_How to complete this task_
Check every line of the records below for the string "będą" and copy the ones that have it.

Data extracted from a collection:
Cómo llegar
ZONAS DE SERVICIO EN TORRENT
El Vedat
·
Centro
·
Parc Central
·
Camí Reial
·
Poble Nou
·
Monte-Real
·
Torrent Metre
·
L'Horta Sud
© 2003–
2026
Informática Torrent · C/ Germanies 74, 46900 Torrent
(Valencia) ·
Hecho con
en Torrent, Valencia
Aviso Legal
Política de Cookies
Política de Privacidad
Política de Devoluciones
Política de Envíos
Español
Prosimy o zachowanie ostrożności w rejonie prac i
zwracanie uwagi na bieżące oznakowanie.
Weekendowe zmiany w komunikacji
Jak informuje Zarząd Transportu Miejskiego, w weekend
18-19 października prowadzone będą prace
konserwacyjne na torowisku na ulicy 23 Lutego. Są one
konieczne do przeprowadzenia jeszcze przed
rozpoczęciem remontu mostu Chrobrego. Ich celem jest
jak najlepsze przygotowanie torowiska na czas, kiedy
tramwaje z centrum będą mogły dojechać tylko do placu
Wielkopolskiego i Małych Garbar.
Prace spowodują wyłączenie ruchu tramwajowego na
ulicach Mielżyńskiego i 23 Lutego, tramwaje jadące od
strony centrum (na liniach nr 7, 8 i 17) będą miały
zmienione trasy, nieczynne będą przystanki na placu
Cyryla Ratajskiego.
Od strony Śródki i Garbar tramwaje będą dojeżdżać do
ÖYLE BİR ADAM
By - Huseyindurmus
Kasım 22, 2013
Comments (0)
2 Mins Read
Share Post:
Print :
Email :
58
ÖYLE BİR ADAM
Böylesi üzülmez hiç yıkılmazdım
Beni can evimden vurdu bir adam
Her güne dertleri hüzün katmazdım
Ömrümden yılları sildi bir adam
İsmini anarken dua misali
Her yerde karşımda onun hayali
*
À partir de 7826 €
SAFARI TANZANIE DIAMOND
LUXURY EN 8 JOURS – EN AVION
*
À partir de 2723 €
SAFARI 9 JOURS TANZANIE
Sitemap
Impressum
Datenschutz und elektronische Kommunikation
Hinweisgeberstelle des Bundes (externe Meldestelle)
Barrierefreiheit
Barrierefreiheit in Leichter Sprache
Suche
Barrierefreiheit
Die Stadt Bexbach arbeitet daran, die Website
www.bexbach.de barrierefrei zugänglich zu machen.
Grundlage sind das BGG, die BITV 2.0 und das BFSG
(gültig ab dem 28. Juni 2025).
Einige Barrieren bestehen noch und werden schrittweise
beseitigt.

_Reply_
18-19 października prowadzone będą prace
tramwaje z centrum będą mogły dojechać tylko do placu
strony centrum (na liniach nr 7, 8 i 17) będą miały
zmienione trasy, nieczynne będą przystanki na placu
Od strony Śródki i Garbar tramwaje będą dojeżdżać do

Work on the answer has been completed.